Hi all,
I built a gag classification app that tells if an image is a politician on stage or a comedian on stage. The purpose of it isn’t to actually classify politicians and comedians, but more to understand as an analogy to our brain what contextual clues the model uses to make that classification. In that sense, I’m more interested in misclassified images. Maybe those clues are the outfit, the stage set up, or the body language…
However, I’d like to train the model in such a way that it doesn’t memorize faces so that a picture of disheveled Romney in Comedy Cellar has a chance of being labeled comedian, instead of the model immediately recognizing Romney’s face from the training set and labeling him politician. It wouldn’t matter so much if I could control the predicted person to be outside the politicians and comedians used for the training set, but suppose I don’t.

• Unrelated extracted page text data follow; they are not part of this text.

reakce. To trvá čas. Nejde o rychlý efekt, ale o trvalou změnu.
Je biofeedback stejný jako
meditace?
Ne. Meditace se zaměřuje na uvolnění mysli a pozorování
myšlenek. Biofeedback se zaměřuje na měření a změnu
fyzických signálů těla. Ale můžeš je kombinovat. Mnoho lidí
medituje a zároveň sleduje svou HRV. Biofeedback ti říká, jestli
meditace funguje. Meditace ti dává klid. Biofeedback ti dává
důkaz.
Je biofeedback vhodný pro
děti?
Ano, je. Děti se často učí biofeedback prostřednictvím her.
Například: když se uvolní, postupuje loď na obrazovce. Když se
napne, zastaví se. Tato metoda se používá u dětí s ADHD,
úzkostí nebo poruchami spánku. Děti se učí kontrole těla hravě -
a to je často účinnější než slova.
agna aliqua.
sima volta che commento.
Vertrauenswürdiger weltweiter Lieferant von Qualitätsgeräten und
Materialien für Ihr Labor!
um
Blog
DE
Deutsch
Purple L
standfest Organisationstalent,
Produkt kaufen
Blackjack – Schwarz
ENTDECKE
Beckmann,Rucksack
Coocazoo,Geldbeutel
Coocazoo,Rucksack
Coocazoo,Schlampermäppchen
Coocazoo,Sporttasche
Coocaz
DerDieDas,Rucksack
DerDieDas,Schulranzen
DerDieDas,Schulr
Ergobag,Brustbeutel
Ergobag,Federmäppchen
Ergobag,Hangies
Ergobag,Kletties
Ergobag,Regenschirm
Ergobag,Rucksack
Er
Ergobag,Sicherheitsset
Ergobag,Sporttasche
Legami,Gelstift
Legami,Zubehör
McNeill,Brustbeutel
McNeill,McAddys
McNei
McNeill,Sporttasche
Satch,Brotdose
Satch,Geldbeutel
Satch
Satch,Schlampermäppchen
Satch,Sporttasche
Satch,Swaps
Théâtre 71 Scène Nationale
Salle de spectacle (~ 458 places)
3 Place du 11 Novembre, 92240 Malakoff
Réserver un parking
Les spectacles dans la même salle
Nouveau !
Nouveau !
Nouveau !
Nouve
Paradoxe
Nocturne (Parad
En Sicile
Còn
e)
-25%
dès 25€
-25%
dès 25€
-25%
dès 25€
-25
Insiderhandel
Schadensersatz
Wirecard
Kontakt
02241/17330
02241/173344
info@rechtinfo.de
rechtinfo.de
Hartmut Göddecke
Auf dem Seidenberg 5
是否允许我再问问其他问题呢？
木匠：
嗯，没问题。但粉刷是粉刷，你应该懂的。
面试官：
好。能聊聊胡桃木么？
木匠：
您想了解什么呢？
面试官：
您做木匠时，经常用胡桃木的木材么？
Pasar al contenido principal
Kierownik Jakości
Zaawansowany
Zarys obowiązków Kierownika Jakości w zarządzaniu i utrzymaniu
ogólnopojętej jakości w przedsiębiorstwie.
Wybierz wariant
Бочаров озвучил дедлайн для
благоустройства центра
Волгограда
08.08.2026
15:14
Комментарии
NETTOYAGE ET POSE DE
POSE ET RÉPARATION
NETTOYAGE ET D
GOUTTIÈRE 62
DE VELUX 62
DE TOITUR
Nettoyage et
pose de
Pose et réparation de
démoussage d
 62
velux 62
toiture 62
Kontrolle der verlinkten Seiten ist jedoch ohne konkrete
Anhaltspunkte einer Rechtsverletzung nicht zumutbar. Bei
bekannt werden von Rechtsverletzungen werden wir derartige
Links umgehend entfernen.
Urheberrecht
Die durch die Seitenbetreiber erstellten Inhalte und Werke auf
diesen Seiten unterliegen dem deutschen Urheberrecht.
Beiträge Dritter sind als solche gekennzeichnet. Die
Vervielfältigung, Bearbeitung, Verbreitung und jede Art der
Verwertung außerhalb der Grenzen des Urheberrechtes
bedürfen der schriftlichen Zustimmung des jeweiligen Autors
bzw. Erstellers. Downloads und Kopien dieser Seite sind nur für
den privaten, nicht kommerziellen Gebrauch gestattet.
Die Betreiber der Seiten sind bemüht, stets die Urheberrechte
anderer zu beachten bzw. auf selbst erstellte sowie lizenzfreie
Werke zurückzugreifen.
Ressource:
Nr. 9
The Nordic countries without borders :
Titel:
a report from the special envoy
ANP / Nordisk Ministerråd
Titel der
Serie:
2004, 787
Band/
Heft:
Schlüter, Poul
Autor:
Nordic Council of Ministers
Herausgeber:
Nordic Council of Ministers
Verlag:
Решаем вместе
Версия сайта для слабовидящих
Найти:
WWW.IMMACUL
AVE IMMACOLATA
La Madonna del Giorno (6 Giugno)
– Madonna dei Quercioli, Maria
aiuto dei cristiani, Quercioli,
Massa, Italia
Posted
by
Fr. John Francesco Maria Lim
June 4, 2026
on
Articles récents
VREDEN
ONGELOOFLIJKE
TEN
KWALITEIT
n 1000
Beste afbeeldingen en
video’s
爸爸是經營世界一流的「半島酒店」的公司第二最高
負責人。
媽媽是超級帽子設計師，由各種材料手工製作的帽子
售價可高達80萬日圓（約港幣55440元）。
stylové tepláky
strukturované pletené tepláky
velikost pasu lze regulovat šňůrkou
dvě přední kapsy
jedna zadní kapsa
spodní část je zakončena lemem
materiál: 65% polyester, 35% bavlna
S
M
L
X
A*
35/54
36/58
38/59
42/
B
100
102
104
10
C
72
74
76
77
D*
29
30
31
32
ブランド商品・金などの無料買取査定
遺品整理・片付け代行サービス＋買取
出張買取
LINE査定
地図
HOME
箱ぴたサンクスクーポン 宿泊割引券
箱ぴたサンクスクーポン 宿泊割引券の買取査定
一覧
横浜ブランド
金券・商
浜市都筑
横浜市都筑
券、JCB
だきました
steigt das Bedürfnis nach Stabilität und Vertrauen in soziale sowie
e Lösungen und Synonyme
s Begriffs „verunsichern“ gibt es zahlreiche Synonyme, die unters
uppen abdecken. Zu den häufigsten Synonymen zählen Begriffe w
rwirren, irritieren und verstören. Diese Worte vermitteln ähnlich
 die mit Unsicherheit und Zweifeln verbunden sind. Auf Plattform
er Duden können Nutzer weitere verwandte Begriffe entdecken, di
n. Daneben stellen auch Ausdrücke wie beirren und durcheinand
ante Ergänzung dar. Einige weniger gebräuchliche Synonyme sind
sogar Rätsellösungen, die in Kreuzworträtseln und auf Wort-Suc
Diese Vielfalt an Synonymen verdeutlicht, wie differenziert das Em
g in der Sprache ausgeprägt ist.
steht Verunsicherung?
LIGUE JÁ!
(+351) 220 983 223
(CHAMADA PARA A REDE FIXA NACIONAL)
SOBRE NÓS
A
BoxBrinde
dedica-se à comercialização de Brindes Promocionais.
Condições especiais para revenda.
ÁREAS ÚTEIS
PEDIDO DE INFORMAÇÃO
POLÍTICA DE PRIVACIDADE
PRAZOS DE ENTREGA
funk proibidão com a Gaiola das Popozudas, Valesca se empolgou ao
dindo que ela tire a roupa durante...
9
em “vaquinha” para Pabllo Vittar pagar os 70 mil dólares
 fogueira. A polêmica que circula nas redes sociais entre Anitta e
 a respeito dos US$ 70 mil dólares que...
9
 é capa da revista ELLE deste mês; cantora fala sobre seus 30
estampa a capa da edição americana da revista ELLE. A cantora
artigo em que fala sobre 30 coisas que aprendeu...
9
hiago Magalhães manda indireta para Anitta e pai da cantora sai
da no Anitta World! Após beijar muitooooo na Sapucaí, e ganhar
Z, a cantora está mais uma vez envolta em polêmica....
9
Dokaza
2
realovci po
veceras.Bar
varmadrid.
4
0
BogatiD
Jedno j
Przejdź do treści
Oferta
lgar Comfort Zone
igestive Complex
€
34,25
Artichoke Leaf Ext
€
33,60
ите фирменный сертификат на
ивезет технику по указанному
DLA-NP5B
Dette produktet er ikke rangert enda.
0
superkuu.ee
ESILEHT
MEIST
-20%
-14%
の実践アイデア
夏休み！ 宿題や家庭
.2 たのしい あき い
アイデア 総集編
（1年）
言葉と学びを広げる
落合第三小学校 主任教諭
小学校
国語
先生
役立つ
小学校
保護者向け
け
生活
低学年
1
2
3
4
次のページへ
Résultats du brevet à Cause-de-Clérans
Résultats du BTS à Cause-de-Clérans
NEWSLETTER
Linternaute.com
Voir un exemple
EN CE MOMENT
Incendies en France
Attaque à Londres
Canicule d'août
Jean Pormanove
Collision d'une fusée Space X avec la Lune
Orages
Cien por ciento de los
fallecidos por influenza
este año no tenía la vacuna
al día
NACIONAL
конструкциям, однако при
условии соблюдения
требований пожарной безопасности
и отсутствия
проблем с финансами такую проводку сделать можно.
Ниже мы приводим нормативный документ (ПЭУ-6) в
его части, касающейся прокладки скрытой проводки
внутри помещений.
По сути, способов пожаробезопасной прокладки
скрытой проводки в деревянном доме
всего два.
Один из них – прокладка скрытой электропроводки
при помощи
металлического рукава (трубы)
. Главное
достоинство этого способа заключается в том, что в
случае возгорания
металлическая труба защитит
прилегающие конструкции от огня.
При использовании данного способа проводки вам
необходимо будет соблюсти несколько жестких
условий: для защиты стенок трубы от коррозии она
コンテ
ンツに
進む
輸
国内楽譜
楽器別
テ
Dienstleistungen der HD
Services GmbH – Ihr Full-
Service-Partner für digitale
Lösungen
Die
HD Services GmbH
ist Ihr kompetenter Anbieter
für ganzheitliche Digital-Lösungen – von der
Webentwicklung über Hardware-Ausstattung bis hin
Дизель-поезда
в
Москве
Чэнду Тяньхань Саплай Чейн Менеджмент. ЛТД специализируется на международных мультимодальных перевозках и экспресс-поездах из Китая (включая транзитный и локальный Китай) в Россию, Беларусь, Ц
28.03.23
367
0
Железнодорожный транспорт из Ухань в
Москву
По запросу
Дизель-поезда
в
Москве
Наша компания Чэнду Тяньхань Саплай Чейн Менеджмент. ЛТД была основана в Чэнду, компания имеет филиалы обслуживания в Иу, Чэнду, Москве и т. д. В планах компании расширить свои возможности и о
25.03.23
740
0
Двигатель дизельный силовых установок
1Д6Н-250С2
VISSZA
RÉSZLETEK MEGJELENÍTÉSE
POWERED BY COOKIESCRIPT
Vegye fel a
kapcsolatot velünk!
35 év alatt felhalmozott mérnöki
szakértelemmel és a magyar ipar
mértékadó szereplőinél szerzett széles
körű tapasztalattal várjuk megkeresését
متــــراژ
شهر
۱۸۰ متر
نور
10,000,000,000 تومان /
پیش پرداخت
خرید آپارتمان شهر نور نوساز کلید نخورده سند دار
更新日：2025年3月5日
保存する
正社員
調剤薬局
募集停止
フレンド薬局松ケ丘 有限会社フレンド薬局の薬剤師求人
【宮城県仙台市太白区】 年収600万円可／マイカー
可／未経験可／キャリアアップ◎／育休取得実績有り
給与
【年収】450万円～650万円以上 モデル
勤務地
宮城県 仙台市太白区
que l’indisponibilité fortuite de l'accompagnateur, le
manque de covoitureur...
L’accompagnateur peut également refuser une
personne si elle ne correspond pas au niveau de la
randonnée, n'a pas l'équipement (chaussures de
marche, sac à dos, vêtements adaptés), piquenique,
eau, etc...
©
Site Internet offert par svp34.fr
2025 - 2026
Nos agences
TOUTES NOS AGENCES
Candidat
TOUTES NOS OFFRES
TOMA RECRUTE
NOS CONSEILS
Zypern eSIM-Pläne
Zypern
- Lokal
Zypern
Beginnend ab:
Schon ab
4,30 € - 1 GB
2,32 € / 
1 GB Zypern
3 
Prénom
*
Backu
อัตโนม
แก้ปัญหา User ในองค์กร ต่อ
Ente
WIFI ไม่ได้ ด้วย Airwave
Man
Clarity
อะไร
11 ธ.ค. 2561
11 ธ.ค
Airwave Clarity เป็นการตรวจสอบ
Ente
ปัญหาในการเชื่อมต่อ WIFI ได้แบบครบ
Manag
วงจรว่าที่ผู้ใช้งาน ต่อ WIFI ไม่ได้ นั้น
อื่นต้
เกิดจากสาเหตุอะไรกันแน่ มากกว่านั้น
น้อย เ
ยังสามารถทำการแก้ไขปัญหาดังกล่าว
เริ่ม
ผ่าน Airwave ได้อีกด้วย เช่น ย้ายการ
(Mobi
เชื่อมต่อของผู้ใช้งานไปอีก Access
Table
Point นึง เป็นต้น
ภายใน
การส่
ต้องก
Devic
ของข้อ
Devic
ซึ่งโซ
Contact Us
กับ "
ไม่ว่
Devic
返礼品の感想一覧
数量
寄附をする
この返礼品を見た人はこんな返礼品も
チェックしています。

It seems to me one (brute?) way of achieving this is by whiting out the faces in the training and validation sets using a face detection algorithm (or bruter, by doing it manually myself). This will make a portion of the image a white rectangle, but if the distribution of the locations and the sizes of these white rectangles is random, it shouldn’t matter for the prediction?
So my questions are:
- Does this approach make sense? Have you guys come across this topic of making CNN not detect the specifics of certain objects?
- If so, what face detection package do you recommend? A quick search brings me to Adam Geitgey’s Medium post, but it’s from 2016. Would also be nice to use fastai
Thank you for reading and offering advice!